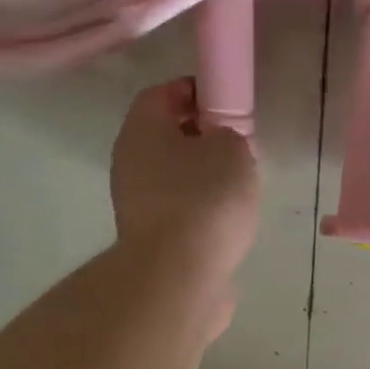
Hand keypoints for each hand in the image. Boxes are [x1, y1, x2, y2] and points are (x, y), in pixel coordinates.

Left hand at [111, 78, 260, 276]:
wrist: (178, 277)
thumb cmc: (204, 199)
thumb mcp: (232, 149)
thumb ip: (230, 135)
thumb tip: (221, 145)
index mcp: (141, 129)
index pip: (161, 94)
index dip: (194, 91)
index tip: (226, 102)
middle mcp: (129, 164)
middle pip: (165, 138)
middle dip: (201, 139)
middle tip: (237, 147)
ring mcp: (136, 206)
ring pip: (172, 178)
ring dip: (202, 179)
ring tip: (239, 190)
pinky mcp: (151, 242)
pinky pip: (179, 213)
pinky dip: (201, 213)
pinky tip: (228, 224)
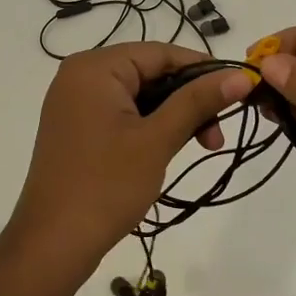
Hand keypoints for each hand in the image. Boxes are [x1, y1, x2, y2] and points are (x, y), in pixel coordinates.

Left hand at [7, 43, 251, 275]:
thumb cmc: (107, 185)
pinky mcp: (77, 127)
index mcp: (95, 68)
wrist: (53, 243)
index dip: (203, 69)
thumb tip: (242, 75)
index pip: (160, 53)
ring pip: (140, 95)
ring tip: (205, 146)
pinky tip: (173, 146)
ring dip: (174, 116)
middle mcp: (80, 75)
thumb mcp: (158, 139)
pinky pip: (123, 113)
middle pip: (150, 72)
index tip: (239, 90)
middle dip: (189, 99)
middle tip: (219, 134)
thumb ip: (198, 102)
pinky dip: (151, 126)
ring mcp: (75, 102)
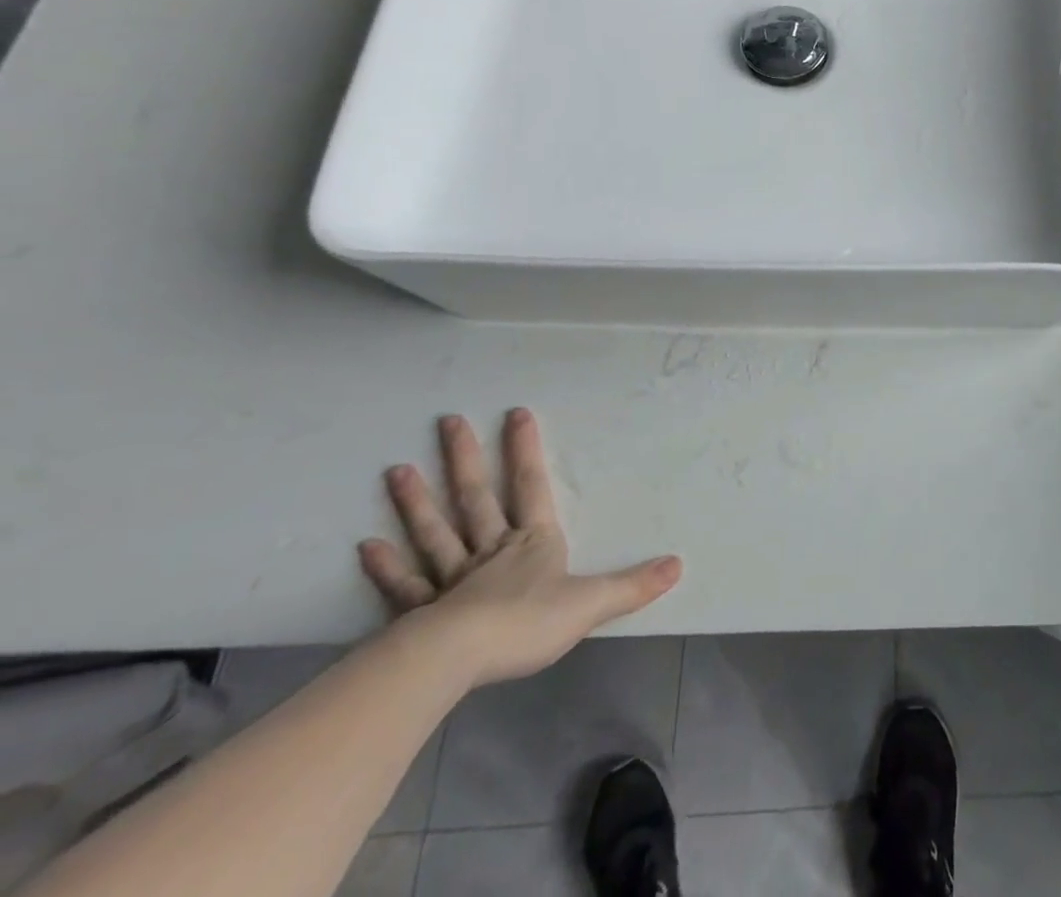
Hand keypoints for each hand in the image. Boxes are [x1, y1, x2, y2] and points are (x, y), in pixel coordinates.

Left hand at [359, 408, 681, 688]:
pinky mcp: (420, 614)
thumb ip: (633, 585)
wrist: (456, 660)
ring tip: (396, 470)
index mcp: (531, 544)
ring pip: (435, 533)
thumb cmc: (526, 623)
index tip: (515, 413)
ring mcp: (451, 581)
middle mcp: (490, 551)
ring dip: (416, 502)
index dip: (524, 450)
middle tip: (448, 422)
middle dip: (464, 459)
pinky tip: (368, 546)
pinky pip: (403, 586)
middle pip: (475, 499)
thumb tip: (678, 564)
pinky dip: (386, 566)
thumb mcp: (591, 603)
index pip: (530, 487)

▶ _Exercise requirements_
Please copy exactly the lines from the one containing "index tip: (239, 90)" through the last line of the records above, both included, and leave out any pictures.

▶ _Written answer_
index tip: (239, 90)
middle dip: (189, 99)
middle tip: (219, 134)
thumb ip: (198, 102)
pinky dip: (151, 126)
ring mcp: (75, 102)
Hand keypoints for each hand in the image. Boxes are [x1, y1, x2, y2] and points are (x, y), in pixel coordinates.

Left hand at [359, 408, 681, 688]:
pinky mcp: (420, 614)
thumb ip: (633, 585)
wrist: (456, 660)
ring tip: (396, 470)
index mcp: (531, 544)
ring pip: (435, 533)
thumb cmc: (526, 623)
index tip: (515, 413)
ring mcp: (451, 581)
middle mcp: (490, 551)
ring dip: (416, 502)
index dip: (524, 450)
middle tip: (448, 422)
middle dip: (464, 459)
pinky tip: (368, 546)
pinky pip: (403, 586)
middle pip: (475, 499)
thumb tip: (678, 564)
pinky dip: (386, 566)
thumb mcp: (591, 603)
index pip: (530, 487)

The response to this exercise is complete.